Ever since I’ve graduated on September 2022, I’ve not had a job. Maybe a crappy internship, but I wasn’t provided with a ‘certificate’, or letter that proves if I’ve worked for them. That was around October 2022, and I quit voluntarily at the end of January 2023. Since then, I’ve not worked anywhere as a software dev, be it internship or full-time, because the job market is so fucked up in India.
Now, how do I explain this to avail scholarship? I have yet to read other scholarship docs from other countries in Europe, and I’m already shitting solidified blood-clots reading this from the DAAD Helmut-Schmidt announcement document:
a curriculum vitae in reverse chronological order including the date of issue (format: europass, please note: the europass template does not include a date, please add it yourself) with exact information about your studies and practical experience; gaps of three months or more must be explained
(Update: And I just realized that I am an idiot for not reading that this is only for non-STEM folks. Well, it looks to me that DAAD for STEM is also almost the same, with more stringent requirements.)
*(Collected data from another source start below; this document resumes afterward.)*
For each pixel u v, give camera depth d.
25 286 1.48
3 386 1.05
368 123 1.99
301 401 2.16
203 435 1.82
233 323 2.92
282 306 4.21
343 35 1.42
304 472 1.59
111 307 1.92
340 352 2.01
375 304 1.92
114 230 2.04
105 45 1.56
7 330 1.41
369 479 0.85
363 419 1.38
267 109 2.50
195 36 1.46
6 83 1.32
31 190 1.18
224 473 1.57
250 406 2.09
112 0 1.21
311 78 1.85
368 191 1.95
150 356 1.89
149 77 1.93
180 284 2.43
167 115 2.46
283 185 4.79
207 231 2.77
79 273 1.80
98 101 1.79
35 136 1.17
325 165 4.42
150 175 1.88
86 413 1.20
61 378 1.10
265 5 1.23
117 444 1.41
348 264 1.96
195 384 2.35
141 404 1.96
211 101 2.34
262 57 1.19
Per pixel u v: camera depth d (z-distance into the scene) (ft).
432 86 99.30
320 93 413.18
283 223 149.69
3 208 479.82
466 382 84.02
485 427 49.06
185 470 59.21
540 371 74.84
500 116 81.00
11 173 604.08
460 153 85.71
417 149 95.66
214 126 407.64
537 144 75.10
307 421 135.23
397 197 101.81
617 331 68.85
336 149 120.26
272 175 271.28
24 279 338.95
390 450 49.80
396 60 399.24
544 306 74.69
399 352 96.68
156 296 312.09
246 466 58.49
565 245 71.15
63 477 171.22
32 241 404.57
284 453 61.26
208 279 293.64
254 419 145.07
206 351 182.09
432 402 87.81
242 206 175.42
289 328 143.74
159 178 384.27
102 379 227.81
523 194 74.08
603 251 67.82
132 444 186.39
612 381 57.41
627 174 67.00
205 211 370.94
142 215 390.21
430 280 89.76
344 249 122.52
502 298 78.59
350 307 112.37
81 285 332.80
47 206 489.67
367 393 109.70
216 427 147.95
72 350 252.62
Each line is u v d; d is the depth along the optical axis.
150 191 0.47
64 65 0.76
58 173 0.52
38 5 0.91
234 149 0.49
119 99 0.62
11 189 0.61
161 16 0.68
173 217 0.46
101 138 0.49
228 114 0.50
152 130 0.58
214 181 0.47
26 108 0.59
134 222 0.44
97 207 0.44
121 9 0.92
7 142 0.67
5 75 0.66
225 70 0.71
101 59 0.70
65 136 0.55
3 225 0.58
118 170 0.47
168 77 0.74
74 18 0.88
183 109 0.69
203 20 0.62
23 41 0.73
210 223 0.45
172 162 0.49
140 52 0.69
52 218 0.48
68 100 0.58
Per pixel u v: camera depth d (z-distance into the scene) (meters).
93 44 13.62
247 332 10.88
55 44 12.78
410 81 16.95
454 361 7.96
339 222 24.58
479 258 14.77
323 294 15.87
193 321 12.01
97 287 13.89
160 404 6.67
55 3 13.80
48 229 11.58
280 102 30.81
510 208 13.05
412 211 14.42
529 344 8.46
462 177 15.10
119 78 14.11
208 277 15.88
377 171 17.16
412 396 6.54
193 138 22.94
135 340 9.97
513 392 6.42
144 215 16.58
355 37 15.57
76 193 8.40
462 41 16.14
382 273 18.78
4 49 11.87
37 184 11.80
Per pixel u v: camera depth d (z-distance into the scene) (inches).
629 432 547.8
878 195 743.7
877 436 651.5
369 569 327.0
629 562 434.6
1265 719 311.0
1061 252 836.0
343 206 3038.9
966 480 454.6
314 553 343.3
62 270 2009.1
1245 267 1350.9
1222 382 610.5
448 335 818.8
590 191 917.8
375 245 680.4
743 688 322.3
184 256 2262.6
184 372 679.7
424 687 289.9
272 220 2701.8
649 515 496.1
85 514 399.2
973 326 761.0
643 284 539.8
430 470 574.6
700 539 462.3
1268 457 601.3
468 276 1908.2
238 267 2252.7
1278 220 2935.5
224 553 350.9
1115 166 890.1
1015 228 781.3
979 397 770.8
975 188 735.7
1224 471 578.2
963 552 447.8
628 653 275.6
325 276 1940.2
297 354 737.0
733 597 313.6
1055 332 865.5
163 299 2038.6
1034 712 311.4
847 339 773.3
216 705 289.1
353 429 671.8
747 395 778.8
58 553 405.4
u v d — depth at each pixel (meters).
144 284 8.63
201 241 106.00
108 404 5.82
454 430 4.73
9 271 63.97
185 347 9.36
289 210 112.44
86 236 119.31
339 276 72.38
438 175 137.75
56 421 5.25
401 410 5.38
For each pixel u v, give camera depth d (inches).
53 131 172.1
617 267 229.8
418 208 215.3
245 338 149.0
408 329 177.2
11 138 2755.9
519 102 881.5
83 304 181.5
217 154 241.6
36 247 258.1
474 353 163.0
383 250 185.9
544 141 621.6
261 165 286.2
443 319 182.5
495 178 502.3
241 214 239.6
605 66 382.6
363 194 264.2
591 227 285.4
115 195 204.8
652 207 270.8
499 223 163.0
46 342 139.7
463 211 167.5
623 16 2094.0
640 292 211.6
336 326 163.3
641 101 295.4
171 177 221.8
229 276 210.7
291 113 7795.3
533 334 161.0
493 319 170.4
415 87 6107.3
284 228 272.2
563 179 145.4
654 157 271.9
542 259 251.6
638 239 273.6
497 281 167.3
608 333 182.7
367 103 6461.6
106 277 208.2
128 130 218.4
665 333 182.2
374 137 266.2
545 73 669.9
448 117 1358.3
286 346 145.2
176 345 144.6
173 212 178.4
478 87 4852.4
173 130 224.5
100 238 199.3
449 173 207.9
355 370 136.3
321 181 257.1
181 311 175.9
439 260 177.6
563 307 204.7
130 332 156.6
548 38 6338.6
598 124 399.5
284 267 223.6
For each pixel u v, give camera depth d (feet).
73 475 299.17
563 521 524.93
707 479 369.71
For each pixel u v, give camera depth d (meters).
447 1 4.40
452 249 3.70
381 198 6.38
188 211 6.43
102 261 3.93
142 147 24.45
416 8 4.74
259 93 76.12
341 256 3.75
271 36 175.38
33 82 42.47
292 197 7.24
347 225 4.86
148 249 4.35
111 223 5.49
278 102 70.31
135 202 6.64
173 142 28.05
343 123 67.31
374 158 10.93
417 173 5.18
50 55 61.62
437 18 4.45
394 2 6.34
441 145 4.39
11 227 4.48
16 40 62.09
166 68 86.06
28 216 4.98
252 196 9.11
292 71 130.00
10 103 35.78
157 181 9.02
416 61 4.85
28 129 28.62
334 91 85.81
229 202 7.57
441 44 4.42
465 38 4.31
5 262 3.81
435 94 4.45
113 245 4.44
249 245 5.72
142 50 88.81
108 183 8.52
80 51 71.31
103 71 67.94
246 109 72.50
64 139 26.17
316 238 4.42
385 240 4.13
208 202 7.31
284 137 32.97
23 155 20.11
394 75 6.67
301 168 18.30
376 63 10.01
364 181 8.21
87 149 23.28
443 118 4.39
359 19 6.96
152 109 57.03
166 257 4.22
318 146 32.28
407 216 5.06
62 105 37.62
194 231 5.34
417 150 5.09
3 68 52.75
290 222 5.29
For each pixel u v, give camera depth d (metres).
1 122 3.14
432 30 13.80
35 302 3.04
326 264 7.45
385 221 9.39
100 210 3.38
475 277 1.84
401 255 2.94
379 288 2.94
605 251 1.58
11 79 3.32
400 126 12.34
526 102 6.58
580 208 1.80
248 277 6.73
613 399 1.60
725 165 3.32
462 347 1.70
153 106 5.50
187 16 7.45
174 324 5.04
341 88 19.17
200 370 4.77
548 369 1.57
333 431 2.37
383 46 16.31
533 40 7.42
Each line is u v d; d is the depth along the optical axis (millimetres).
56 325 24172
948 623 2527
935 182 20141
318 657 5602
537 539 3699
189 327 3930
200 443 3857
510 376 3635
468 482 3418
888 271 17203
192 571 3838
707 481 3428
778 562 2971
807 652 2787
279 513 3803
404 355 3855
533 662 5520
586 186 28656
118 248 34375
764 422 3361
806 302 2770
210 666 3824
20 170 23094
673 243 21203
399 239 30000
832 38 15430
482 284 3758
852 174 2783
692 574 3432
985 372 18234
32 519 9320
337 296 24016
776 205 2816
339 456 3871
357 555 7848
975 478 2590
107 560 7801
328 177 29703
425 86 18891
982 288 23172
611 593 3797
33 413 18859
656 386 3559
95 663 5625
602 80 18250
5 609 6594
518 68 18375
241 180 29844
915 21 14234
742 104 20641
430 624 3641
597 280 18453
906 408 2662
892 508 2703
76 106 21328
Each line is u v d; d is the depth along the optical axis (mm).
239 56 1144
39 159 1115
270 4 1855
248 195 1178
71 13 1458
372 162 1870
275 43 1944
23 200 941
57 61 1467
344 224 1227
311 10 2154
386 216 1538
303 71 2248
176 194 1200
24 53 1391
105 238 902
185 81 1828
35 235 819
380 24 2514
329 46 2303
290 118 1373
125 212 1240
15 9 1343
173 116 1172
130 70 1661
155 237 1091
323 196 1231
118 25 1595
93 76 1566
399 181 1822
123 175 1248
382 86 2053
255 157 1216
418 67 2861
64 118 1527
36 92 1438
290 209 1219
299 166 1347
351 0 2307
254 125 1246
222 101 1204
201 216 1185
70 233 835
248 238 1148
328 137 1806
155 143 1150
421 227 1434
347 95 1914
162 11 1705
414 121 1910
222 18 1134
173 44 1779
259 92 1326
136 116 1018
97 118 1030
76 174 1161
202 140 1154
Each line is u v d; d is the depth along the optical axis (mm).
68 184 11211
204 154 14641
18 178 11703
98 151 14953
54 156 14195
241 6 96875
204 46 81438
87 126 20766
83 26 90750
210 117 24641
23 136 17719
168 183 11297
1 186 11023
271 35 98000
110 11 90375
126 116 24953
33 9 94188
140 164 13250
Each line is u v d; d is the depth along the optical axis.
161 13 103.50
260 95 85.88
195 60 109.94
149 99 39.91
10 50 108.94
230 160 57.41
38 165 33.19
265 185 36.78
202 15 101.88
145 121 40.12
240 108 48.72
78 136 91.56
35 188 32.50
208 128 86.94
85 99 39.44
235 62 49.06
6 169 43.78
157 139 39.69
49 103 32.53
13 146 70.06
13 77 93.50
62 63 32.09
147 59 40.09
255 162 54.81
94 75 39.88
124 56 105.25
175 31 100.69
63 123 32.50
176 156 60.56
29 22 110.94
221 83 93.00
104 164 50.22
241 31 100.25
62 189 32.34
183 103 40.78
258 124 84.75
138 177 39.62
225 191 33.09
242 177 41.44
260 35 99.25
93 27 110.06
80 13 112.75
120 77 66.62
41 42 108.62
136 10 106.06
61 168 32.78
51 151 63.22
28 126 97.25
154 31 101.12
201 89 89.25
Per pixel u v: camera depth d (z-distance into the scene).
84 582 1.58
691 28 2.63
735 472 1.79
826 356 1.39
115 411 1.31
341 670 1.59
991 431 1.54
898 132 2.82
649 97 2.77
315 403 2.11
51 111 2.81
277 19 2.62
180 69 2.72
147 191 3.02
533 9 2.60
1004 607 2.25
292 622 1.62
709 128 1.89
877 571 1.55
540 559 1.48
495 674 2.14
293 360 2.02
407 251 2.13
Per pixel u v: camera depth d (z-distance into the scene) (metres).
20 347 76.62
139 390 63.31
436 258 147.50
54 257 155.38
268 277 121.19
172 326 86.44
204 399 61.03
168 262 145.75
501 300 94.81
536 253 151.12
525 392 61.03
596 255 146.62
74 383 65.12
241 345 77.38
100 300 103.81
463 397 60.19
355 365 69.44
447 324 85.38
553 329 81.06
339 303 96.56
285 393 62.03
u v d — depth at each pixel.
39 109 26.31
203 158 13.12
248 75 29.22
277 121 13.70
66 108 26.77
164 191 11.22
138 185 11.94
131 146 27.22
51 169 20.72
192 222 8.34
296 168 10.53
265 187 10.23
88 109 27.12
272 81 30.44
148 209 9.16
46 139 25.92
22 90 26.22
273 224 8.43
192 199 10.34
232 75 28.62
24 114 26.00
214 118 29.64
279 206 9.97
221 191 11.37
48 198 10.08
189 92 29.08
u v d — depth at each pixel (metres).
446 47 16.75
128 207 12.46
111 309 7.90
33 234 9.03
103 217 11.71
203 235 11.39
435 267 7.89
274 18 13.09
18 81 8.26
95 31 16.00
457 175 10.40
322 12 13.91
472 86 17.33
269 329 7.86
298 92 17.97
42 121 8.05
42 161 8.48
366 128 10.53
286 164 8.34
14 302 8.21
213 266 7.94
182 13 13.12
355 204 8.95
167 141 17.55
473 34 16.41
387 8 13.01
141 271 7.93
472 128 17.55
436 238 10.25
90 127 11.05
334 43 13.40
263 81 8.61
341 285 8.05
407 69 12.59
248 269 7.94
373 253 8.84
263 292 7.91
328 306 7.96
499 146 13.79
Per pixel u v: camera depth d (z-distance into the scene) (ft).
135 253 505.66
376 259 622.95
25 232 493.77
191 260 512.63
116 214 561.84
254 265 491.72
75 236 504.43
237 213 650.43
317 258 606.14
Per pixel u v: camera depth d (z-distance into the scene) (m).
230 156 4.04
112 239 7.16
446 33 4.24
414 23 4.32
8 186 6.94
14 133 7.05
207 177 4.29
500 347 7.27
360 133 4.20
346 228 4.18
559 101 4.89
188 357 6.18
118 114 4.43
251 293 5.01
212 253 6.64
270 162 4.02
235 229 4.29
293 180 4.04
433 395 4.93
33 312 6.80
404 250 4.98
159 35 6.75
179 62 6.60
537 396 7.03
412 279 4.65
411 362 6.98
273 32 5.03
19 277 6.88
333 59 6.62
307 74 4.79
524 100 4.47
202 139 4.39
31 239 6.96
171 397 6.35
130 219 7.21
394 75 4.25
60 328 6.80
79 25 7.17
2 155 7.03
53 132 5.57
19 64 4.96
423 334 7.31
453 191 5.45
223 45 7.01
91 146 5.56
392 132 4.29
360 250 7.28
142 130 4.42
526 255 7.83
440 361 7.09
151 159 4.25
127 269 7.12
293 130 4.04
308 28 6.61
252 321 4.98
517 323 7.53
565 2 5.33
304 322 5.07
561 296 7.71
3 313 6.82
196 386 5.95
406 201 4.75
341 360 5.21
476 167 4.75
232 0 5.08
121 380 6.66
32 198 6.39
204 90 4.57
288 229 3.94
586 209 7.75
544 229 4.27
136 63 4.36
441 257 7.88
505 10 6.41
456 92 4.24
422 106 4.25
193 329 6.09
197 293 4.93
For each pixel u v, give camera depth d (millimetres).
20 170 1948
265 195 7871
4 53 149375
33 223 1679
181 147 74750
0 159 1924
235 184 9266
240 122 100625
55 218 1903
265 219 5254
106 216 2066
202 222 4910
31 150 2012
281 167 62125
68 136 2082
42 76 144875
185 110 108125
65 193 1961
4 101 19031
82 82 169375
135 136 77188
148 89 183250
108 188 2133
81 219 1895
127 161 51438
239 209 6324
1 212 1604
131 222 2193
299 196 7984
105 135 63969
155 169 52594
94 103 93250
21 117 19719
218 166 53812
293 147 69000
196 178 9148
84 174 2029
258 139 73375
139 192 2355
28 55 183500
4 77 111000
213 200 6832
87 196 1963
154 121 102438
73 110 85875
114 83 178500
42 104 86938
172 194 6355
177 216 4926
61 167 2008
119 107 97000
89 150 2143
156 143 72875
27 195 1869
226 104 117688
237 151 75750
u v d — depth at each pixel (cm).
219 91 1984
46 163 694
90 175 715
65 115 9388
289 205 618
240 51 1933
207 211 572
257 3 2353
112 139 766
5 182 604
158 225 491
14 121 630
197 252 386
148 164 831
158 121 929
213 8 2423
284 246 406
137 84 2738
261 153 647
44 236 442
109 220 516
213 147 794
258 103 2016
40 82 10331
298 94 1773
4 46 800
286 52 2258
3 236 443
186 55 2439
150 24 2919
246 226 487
In my college, there was no research programs - I mean, you know the typical ‘Indian colleges encouraging academic plagiarism’, so I didn’t learn or do shit. And obviously, I have no job experience. I did contribute to open-source from GitLab, a few Ruby gems, a new unknown front-end framework for JS, then Nixpkgs and now Guix, but that’s it. Honestly, I wouldn’t even call it contribution, because only a few patches were merged - most of it was just me interacting with those folks. After that, I’ve done nothing since September 2023, because my laptop broke and there were no spare parts. Maybe a little bit of playing around with Nix and Guix, writing package expressions and that’s it.
How do I explain this? CVs are supposed to be at least 2-3 pages, but this? I can’t even write half a page with this.
The way they’re referred to being interchangeable does not alter the fact that they’re different.
It’s worth knowing they’re different and checking with a recruiting manager which one they mean. I check because I know people do, incorrectly, think they’re the same thing.
It’s wise to have both on hand and up to date.
But the point is that in many places there is no such thing as a Resume so calling them different things is factually incorrect. There are just different lengths of CVs for different purposes.